Indem die nach allen Richtungen sich bewegenden Atome zusammenstoßen, entstehen Wirbel (dinê), welche zur Bildung unzähliger Welten und Körper führen. Immer neue Welten entstehen und vergehen auf rein mechanische Weise. Die Organismen haben sich aus feuchter Erde gebildet. Die Seele ist materiell, sie besteht aus den feinsten, sphärischen, beweglichen, den Feueratomen gleichenden Atomen, welche den ganzen Körper durchdringen, ihn beleben und beseelen, wobei das Gehirn der Sitz des Denkens ist. An das Ein- und Ausatmen von Seelenatomen ist das Leben geknüpft. Die Empfindung (bezw. Sinneswahrnehmung, aisthêsis) beruht ebenfalls auf der Wirkung der Atome. Es gehen von den Atomgruppen »Bilderchen« (eidôla) aus, welche die Seele modifizieren und zur Produktion der Sinneswahrnehmung nötigen (tên aisthêsin kai tên noêsin ginesthai eidôlôn exôthen prosiontôn). Die Wahrheit aber liegt in der Tiefe (en bythô), sie kann nur durch das Denken erfaßt werden, welches den Sinnenschein durchdringt und das Verborgene (adêla) ergreift.
Die Ethik D.s ist eudämonistisch, betont aber stark die Gesinnung, die Seilen vor dem Unrecht und dein Willen dazu, den sittlichen Willen. Die Glückseligkeit besteht nicht in der sinnlichen Lust, sondern in der rechten Seelenstimmung, in der heiteren, frohen Seelenruhe (euthymiê, euestô, ataraxeiê, athambiê). Das Glück liegt in uns selbst, in unserem Seelenfrieden (psychê oikêtêrion daimonos). Ohne Mäßigung und Einsicht ist kein Glück möglich. Wenn auch das Vaterland des Weisen das Universum ist, so muß man doch für das Gemeinwesen wirken.

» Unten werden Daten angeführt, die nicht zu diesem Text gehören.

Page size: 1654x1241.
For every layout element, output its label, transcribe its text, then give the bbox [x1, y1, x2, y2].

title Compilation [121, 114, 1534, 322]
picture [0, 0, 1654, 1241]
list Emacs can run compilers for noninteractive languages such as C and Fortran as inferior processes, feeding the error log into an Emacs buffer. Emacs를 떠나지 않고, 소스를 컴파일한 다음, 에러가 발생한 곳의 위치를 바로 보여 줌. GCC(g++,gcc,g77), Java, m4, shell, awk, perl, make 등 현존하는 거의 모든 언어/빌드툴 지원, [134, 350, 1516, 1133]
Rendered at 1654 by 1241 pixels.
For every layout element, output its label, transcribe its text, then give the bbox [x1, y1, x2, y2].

Als Anhänger des Demokrit gelten Nessas, Metrodoros von Chios, Anaxarchos, Diogenes von Smyrna, Nausiphanes. Erneuerer des Atomismus ist Epikur.

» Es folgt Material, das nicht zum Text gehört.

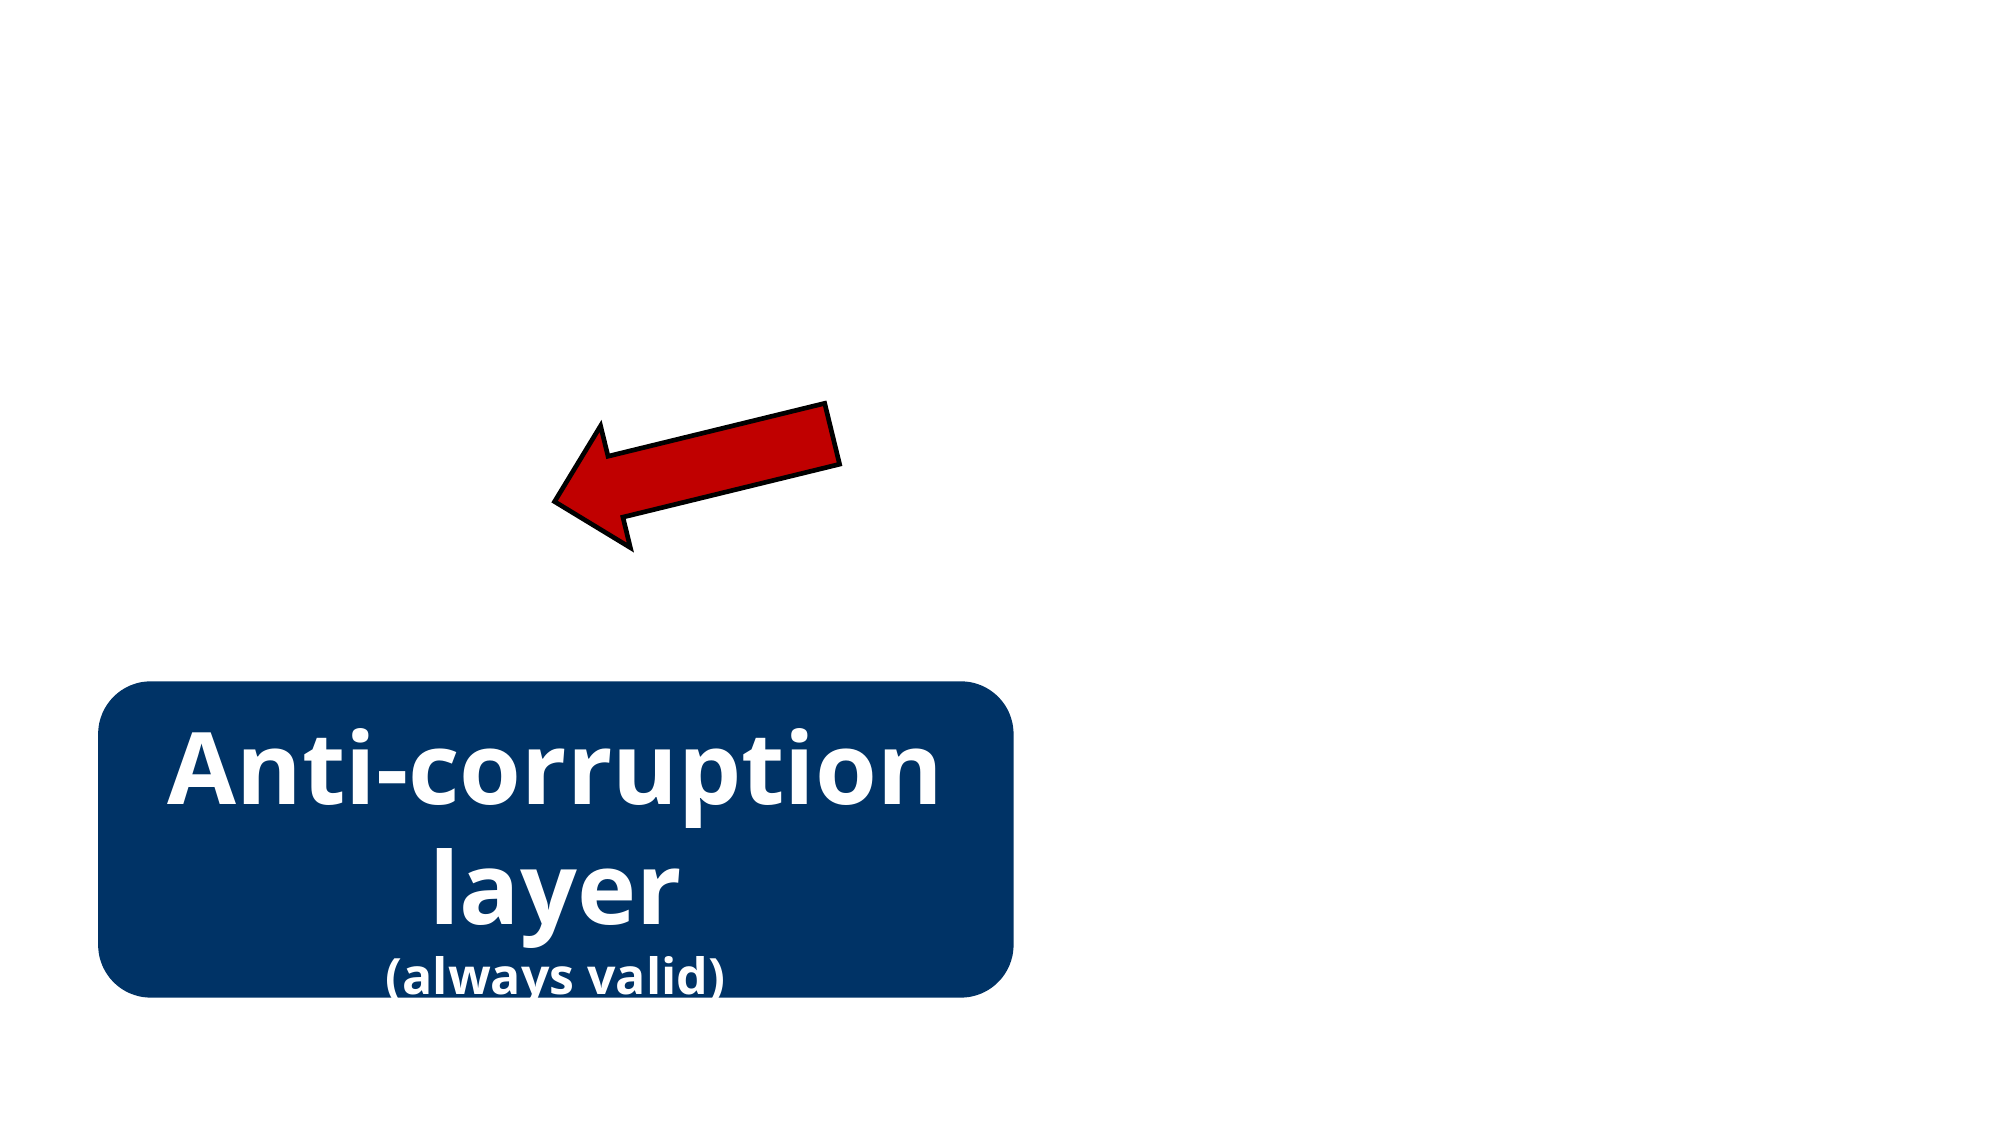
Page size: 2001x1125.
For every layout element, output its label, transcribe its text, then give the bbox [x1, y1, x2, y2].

text_box Anti-corruption layer (always valid) [98, 681, 1014, 998]
text_box [554, 403, 840, 548]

SCHRIFTEN: Von seinen zahlreichen Werken (Mikros diakosmos, Peri physeôs u. a.; vgl. das Verzeichnis bei Diog. Laërt. IX, 45 ff.) sind nur Fragmente erhalten.- – Vgl. MULLACH, fragmenta philos. Graecor. I. – DIELS, Fragmente der Vorsokratiker [118] I. – NATORP, Forsch, z. Geschichte des Erktenntnisproblems, S. 164 ff., Die Ethika des D., 1893. – DYROFF. Demokritstudien, 1899.